What to do:
Copy word for word everything in the blog post below from "Venting and Reflecting" down to "up a little...".

Given passage:

Saturday, July 18, 2009

Venting and Reflecting (or Getting Something Off My Chest)

[Note: For those of you who read my "A Peek Inside My Soul" post from a few weeks ago, consider this a follow-up post.]

I need to get this off my chest. Bear with me as I open up a little...

There have been times this year where I would become insanely furious with my ex-fiancé. I didn't understand why. I knew I was angry at her and thought it would be better to stay quiet. I wasn't exactly sure what it was that set me off each of those times. I had pieces of the puzzle but I think I now have a clear picture as to what I was feeling.

Ultimately, I can't shake the feeling that we wasted time being together. Not for the duration of the relationship but for the latter part of it. It could be due, partly, to convenience since we lived together and we got along just fine so cohabiting was easy. Part of it is also the convenience of simply being together. There's a saying in Spanish "el costumbre es mas fuerte que el amor" (a roughly translation of the idiom could read "routine is stronger than love"). I think that's what happened to us.

What actually caused us to 'fall out of love' is likely different for us both though I feel like I was the only one willing to speak up about our situation. And we DID try to make it work for a little while but I sensed it was probably too late. I didn't feel like there was any real effort on her part to make things work. I stopped trying to force things work. I succumbed to the inevitable and suggested we break up.

As I mentioned months ago, the feeling was mutual. Ultimately, our decision to split was based on the premise that we were both unhappy. The split would allow us to move on and find our own happiness. We still get along great and I'm glad (and admittedly a bit relieved) that she's moved on.

Records:
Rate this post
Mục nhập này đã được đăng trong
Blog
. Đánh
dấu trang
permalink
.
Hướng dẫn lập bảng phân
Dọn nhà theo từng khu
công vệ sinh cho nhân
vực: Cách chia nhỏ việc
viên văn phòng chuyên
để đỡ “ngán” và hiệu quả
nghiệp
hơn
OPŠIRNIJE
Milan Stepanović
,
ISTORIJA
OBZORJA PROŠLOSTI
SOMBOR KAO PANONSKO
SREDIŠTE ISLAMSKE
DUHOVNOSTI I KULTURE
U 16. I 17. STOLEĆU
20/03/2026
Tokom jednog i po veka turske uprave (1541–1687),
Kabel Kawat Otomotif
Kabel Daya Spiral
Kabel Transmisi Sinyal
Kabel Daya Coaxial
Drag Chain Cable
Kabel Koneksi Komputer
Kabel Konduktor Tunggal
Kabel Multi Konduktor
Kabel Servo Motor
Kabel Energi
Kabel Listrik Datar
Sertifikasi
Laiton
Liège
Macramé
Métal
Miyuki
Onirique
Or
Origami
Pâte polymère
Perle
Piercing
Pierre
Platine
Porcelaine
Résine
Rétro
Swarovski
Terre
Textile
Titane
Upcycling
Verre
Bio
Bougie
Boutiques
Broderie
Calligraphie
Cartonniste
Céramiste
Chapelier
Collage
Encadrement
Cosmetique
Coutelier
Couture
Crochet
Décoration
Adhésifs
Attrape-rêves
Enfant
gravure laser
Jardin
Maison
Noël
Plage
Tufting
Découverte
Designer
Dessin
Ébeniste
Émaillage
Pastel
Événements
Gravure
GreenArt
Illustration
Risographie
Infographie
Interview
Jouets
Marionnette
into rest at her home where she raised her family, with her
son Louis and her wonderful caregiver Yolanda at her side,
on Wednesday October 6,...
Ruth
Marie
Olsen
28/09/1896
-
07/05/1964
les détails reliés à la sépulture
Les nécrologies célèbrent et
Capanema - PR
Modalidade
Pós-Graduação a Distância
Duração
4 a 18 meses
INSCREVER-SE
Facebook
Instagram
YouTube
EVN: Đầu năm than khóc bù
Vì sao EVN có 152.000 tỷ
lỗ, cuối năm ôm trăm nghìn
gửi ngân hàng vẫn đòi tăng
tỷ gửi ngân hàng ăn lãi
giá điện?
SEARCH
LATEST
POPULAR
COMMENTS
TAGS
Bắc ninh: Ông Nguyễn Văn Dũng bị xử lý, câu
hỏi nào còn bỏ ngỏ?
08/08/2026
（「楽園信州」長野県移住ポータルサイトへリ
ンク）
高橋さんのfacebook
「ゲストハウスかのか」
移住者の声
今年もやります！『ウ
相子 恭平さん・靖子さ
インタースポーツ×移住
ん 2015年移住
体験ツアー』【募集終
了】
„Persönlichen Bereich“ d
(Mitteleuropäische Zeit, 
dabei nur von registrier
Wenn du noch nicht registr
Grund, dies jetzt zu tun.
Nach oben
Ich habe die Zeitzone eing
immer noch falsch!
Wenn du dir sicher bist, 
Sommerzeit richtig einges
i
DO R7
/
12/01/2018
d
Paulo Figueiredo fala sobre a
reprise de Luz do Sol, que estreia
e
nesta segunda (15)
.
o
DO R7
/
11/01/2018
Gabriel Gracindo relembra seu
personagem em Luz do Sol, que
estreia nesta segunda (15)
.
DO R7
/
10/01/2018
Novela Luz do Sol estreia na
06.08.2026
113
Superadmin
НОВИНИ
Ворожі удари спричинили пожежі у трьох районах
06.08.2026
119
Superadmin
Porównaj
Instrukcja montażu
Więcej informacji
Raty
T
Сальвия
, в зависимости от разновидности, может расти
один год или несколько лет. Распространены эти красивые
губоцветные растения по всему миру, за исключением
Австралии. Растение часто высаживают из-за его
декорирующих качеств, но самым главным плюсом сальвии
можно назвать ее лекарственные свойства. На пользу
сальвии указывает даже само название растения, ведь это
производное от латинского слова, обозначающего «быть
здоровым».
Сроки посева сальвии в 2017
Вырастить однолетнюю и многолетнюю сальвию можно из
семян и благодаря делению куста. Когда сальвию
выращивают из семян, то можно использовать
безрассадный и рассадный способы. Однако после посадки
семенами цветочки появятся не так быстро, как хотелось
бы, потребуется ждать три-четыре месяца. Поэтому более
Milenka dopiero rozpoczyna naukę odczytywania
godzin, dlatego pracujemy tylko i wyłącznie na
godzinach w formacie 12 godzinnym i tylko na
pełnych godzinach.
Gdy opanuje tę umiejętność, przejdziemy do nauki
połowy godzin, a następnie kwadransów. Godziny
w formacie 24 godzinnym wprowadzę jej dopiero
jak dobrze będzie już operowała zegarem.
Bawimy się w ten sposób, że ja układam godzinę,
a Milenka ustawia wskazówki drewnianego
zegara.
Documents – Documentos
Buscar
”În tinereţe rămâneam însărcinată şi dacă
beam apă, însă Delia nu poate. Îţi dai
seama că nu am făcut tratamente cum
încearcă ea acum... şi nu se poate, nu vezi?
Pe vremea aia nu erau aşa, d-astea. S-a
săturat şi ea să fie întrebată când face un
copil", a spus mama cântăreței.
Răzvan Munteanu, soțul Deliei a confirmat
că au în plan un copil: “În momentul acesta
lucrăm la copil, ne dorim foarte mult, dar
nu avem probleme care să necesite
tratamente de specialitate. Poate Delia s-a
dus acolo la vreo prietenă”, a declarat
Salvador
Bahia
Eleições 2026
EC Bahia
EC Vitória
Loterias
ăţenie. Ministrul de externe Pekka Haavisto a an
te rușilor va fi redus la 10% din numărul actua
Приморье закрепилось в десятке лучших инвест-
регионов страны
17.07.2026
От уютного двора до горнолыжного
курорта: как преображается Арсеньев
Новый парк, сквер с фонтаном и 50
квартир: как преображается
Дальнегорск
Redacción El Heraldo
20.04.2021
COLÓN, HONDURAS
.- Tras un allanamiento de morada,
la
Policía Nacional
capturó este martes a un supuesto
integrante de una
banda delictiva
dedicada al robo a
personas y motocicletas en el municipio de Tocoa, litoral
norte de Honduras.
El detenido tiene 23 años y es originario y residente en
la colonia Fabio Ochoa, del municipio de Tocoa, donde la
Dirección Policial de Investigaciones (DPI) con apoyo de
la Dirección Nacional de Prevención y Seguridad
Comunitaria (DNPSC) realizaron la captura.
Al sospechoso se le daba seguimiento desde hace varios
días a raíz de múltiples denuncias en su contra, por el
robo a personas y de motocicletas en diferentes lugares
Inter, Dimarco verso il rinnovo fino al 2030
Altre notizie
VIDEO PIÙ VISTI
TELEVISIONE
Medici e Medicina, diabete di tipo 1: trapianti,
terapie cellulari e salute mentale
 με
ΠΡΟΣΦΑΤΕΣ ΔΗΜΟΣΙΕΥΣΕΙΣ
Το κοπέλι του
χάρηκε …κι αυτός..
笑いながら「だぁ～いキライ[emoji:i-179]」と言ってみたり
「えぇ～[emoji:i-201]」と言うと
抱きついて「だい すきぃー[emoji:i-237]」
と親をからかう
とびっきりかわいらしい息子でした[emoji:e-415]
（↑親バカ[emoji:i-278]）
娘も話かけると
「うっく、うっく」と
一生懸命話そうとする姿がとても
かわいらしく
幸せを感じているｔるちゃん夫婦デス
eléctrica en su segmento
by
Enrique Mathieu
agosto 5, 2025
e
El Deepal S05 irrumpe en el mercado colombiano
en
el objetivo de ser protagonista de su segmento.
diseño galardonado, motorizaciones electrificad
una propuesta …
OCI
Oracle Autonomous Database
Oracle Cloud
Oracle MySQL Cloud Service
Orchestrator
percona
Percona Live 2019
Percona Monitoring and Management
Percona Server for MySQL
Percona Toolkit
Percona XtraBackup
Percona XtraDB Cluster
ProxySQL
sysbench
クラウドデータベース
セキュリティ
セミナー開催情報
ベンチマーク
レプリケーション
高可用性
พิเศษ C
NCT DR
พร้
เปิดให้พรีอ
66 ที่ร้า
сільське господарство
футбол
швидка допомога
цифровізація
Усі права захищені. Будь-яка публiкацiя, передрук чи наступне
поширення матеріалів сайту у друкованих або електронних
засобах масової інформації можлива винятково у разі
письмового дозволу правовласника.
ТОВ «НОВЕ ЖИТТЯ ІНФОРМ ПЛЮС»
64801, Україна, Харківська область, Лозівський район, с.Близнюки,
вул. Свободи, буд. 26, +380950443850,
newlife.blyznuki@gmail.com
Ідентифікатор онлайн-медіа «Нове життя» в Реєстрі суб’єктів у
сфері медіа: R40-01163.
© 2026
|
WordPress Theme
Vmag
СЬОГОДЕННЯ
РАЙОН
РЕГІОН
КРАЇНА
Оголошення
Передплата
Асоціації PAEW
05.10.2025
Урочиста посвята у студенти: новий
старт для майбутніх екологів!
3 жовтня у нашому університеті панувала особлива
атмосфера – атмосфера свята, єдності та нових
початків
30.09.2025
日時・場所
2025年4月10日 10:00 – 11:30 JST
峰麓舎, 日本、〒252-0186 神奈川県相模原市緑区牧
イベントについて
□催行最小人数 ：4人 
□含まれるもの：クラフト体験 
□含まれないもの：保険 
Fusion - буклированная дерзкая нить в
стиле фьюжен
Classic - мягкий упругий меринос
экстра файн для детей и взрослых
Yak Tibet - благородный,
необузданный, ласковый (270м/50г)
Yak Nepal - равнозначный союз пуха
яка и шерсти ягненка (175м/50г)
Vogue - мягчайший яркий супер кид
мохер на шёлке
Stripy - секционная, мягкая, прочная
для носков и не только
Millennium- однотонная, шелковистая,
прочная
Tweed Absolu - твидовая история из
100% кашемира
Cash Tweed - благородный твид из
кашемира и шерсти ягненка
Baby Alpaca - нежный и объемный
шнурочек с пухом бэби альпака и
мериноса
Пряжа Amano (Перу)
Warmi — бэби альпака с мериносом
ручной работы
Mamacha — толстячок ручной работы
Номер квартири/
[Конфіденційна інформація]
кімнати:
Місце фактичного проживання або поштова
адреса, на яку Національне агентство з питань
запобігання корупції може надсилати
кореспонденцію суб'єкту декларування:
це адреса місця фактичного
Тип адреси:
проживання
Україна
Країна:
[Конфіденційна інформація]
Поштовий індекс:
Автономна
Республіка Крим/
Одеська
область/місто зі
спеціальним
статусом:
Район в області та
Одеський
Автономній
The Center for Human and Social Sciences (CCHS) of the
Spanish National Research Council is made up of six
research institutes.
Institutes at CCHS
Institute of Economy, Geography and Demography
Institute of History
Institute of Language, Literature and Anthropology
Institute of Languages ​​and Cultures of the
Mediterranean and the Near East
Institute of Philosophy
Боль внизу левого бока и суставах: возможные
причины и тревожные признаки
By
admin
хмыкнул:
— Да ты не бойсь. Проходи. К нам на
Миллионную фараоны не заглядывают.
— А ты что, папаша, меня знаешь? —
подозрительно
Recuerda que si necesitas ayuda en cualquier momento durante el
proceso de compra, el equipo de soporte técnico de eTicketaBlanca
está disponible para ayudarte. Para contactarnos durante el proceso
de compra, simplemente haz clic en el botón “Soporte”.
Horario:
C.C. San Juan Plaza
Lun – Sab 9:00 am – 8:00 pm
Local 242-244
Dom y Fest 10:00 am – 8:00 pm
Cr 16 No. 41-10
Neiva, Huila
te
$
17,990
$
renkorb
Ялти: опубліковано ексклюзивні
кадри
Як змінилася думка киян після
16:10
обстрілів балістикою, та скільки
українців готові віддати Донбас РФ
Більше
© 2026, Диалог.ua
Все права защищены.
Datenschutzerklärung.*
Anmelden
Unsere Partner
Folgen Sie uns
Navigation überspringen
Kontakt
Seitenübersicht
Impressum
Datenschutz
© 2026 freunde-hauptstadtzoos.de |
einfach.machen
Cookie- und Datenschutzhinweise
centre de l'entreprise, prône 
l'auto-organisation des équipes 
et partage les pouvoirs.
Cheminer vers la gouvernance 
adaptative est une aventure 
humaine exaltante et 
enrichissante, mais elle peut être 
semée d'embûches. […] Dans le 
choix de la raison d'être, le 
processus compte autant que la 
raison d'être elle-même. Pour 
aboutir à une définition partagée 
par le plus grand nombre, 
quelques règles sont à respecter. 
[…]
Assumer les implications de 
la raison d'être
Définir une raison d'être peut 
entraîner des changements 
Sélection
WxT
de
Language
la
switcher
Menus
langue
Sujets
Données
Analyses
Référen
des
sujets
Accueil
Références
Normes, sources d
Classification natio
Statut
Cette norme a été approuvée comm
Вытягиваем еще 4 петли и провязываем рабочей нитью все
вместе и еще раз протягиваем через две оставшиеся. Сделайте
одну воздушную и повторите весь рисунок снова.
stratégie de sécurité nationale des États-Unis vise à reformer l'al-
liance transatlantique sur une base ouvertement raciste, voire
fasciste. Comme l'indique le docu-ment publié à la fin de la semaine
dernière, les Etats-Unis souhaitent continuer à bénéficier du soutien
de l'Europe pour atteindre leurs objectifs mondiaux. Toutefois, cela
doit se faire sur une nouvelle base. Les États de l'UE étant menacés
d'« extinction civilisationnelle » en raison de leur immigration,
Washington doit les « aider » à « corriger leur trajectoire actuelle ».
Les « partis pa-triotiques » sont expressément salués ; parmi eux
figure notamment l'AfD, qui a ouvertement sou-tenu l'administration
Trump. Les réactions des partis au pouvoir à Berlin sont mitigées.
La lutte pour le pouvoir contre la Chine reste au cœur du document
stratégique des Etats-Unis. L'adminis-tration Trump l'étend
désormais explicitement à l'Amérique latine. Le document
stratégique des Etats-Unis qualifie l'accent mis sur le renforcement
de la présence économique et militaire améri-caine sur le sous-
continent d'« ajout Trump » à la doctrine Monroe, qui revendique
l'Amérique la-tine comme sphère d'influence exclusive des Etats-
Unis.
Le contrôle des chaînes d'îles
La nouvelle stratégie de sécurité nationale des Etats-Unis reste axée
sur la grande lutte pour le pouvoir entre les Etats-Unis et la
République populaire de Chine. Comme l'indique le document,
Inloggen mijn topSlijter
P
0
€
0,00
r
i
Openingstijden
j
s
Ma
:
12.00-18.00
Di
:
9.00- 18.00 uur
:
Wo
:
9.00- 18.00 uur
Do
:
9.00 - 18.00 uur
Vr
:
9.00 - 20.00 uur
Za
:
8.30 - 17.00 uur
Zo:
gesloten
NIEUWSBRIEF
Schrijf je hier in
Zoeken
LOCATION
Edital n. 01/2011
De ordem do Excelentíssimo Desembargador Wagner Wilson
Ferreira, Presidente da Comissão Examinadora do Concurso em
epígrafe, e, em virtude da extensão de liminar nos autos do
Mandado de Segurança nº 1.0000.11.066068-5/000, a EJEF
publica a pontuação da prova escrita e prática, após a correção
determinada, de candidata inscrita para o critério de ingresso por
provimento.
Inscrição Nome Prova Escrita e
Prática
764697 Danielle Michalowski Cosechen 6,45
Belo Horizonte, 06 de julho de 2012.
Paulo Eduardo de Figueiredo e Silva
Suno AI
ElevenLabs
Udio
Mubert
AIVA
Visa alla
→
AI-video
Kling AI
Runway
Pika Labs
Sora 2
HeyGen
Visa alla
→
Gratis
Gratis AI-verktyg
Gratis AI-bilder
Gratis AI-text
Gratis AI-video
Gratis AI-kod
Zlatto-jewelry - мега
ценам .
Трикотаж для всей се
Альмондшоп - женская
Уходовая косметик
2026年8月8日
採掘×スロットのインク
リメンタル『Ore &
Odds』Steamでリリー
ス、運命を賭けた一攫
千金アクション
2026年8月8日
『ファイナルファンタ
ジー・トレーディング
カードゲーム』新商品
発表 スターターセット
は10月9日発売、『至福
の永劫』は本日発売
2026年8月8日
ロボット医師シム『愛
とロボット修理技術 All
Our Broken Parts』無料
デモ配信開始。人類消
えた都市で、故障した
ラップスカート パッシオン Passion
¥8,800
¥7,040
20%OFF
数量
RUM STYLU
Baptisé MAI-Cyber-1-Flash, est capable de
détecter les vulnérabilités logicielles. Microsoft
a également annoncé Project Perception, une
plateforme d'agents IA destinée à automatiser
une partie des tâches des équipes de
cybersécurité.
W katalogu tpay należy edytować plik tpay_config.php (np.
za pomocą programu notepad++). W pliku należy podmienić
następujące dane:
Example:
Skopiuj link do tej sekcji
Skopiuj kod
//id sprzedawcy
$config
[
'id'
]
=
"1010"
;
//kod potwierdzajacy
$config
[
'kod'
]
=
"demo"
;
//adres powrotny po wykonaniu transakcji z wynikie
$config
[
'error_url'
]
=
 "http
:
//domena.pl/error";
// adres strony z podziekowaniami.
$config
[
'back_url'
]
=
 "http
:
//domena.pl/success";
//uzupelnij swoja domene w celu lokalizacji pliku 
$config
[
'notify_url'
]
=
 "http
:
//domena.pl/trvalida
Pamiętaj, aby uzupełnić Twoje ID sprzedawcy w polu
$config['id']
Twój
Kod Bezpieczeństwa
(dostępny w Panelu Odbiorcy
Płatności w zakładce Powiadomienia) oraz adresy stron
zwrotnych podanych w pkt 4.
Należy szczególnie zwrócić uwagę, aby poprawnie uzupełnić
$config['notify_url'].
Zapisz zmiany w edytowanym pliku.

Worked solution:
Venting and Reflecting (or Getting Something Off My Chest)

[Note: For those of you who read my "A Peek Inside My Soul" post from a few weeks ago, consider this a follow-up post.]

I need to get this off my chest. Bear with me as I open up a little...